By: William Jones
Two years ago, Craig McDermott made a decision that raised a few eyebrows among his peers. While most developers on Australia’s east coast were still competing for sites in Brisbane’s overheated corridors and the Sunshine Coast’s well-trodden pockets, Craig McDermott turned his attention west to Toowoomba.
Not the Toowoomba of old, the country town that city-dwellers passed through on the way to the Darling Downs. The Toowoomba of now: a small city of over 130,000 people with an international airport, a $2.5 billion hospital under construction, and a post-pandemic migration trend that has seen thousands of young professionals return home to start families.
“A lot of people still think of Toowoomba as a country town,” McDermott said. “It hasn’t been that for a long time. There’s a Westfield, there are major private schools, there’s an international airport that the Wagner family built on their own land. When you actually look at the data, the growth story is becoming increasingly evident.”
The data backs him up. The Toowoomba region’s population is projected to reach 225,000 by 2046, supported by the Inland Rail Project, Wellcamp Airport’s continued expansion as a freight hub, and the new Toowoomba Hospital at Baillie Henderson, one of the largest health infrastructure projects in regional Queensland’s history.
McDermott didn’t just study the market; he moved on it quickly.
Within six months of his initial search, CJAM Group had secured a 168-lot site in the Toowoomba region.

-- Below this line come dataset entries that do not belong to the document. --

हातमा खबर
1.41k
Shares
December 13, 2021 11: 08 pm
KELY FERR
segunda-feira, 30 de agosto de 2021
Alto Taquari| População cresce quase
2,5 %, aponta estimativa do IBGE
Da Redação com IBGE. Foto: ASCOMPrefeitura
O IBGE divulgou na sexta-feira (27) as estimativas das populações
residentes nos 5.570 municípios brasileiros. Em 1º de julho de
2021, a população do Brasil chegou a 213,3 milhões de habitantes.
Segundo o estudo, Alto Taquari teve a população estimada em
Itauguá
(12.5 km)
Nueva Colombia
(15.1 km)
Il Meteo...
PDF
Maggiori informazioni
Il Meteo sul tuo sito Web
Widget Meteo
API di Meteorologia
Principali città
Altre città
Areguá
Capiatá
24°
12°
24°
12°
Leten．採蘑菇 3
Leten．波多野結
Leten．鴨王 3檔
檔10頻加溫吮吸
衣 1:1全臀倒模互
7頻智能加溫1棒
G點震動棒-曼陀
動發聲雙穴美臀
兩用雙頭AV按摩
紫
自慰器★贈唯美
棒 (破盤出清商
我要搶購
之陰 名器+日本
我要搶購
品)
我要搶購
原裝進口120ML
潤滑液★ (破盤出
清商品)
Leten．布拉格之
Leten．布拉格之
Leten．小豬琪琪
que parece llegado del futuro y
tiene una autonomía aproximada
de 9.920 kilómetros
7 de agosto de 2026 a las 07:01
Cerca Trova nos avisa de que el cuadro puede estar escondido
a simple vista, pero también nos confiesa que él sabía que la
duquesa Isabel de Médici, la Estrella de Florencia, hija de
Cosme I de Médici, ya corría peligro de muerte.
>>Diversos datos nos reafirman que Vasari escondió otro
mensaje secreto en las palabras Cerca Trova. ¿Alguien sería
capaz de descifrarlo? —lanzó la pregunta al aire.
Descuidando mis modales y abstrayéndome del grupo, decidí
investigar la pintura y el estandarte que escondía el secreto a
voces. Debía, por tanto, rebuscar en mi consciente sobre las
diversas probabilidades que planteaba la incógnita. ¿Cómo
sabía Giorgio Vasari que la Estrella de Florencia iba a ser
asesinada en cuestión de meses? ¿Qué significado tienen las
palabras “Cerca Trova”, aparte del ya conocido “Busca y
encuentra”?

Over the following twelve months, two more projects were locked in: Havenwood on Highfields, a 39-home community in one of the region’s most liveable suburbs, and Rise at Middle Ridge, a 58-home architecturally designed development in Toowoomba’s premium blue-chip postcode.
Then came the move that suggested CJAM Group’s ambitions extended well beyond a single corridor.
Glasshouse Residences, a 134-dwelling mixed-use development in Beerwah on the Sunshine Coast, gave McDermott a foothold in a second high-growth region, and introduced something relatively unique among Queensland developers: purpose-built NDIS-compliant housing as part of a residential community, not as a standalone product.
“We’re not a volume builder looking to pump out cookie-cutter houses,” McDermott said. “Every project we do is designed around the specific market it sits in. Havenwood is about community and affordability. Rise is about premium design in a blue-chip suburb. Glasshouse is about mixed-use and meeting the demand that no one else is building for, including NDIS.”
What ties all three projects together is CJAM Group’s construction methodology. McDermott builds homes off-site using a modular system, with sections manufactured in 3.6-metre-wide modules and transported to the site on semi-trailers. A four-bedroom house comprises three modules, which can be configured and expanded to create five-bedroom homes or additional multi-purpose rooms. The result is substantially faster build times and more precise quality control.
“We don’t sell blocks of land,” McDermott said. “We build the house, we do the landscaping, we deliver a finished product. The buyer gets the keys and moves in.”
The approach is working. At Havenwood on Highfields, 21 of 39 homes were sold before the project even received council approval. At Rise at Middle Ridge, two homes sold in the first week of release. The strong early uptake reflects both the market appetite and the product-market fit that McDermott has calibrated across his developments.
Behind the speed and the sales numbers, there’s a thesis that McDermott has been testing for two years and now feels more confident in: regional Queensland is where the growth is.
The vacancy rate across the Toowoomba region sits below 1%. Middle Ridge posted 16.1% price growth in the last twelve months. On the Sunshine Coast, the government is investing $2.75 billion in a rail project that starts in Beerwah, the very suburb where Glasshouse Residences is being built. And the 2032 Brisbane Olympics will likely drive further infrastructure development across South East Queensland for the next six years.
“The old playbook was: build in Brisbane and hope for the best,” McDermott said. “The new playbook is: go where the infrastructure money is going, go where the people are moving, and build what the market actually needs. That’s Toowoomba. That’s the Sunshine Coast. And we’re just getting started.”
With over 200 dwellings now in his active pipeline across two regions and multiple product types, from turnkey family homes to architecturally designed boutique residences to NDIS-compliant apartments, Craig McDermott is quietly building one of the more diversified regional development portfolios in Queensland.
The eyebrows that were raised two years ago? They’ve begun to nod in agreement.